(Page layout parsing data)
==========
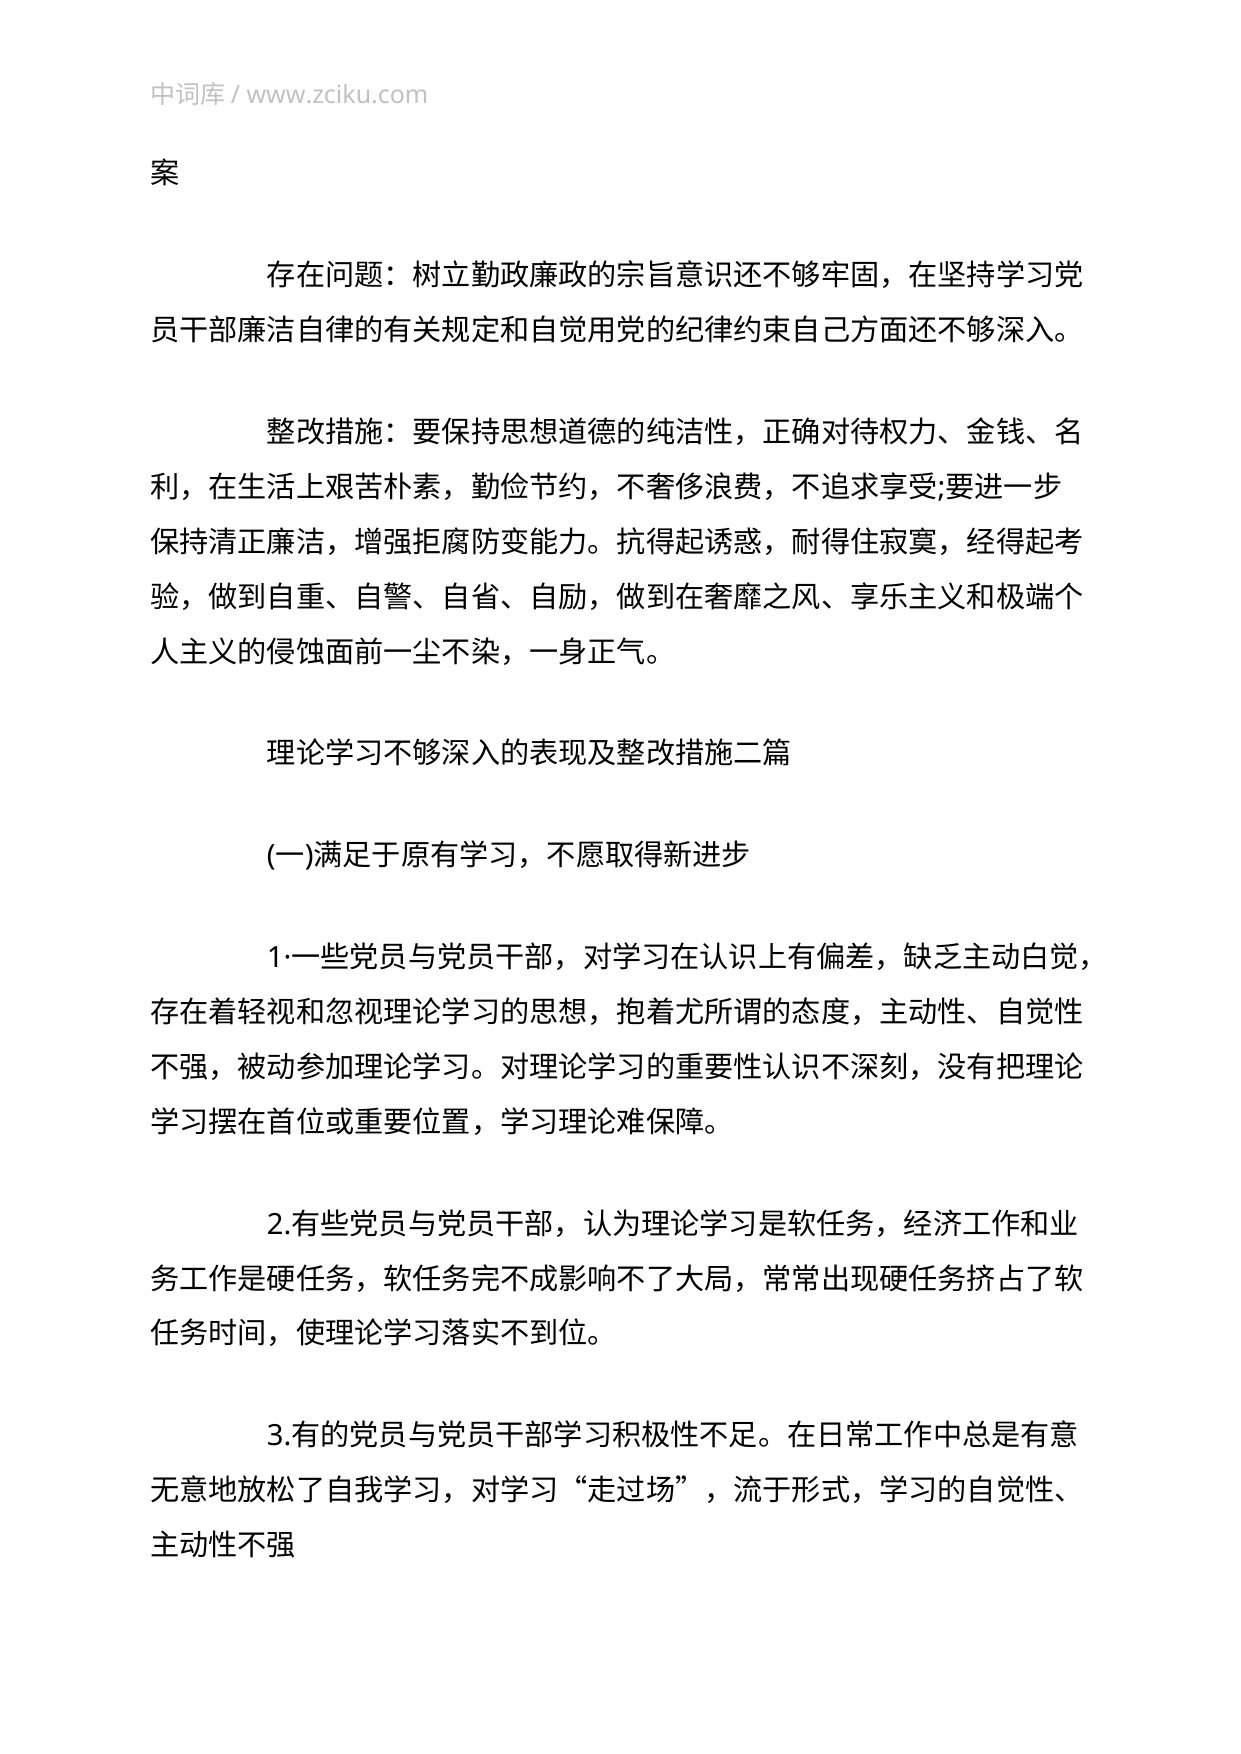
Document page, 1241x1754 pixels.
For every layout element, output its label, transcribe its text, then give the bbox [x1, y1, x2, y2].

text 存在问题：树立勤政廉政的宗旨意识还不够牢固，在坚持学习党员干部廉洁自律的有关规定和自觉用党的纪律约束自己方面还不够深入。 [150, 252, 1090, 349]
text 整改措施：要保持思想道德的纯洁性，正确对待权力、金钱、名利，在生活上艰苦朴素，勤俭节约，不奢侈浪费，不追求享受;要进一步保持清正廉洁，增强拒腐防变能力。抗得起诱惑，耐得住寂寞，经得起考验，做到自重、自警、自省、自励，做到在奢靡之风、享乐主义和极端个人主义的侵蚀面前一尘不染，一身正气。 [150, 408, 1090, 670]
text 3.有的党员与党员干部学习积极性不足。在日常工作中总是有意无意地放松了自我学习，对学习“走过场”，流于形式，学习的自觉性、主动性不强 [150, 1412, 1090, 1564]
text (一)满足于原有学习，不愿取得新进步 [150, 832, 1090, 874]
text 理论学习不够深入的表现及整改措施二篇 [150, 730, 1090, 772]
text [150, 150, 1090, 192]
text 1·一些党员与党员干部，对学习在认识上有偏差，缺乏主动白觉，存在着轻视和忽视理论学习的思想，抱着尤所谓的态度，主动性、自觉性不强，被动参加理论学习。对理论学习的重要性认识不深刻，没有把理论学习摆在首位或重要位置，学习理论难保障。 [150, 934, 1090, 1141]
text 2.有些党员与党员干部，认为理论学习是软任务，经济工作和业务工作是硬任务，软任务完不成影响不了大局，常常出现硬任务挤占了软任务时间，使理论学习落实不到位。 [150, 1200, 1090, 1352]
==========
=== Job ===
Only those lines running from the one containing "text [150, 150, 1090, 192]" through the last line of the data above are to be copied, exactly, with both ends included.

=== Output of the task ===
text [150, 150, 1090, 192]
text 1·一些党员与党员干部，对学习在认识上有偏差，缺乏主动白觉，存在着轻视和忽视理论学习的思想，抱着尤所谓的态度，主动性、自觉性不强，被动参加理论学习。对理论学习的重要性认识不深刻，没有把理论学习摆在首位或重要位置，学习理论难保障。 [150, 934, 1090, 1141]
text 2.有些党员与党员干部，认为理论学习是软任务，经济工作和业务工作是硬任务，软任务完不成影响不了大局，常常出现硬任务挤占了软任务时间，使理论学习落实不到位。 [150, 1200, 1090, 1352]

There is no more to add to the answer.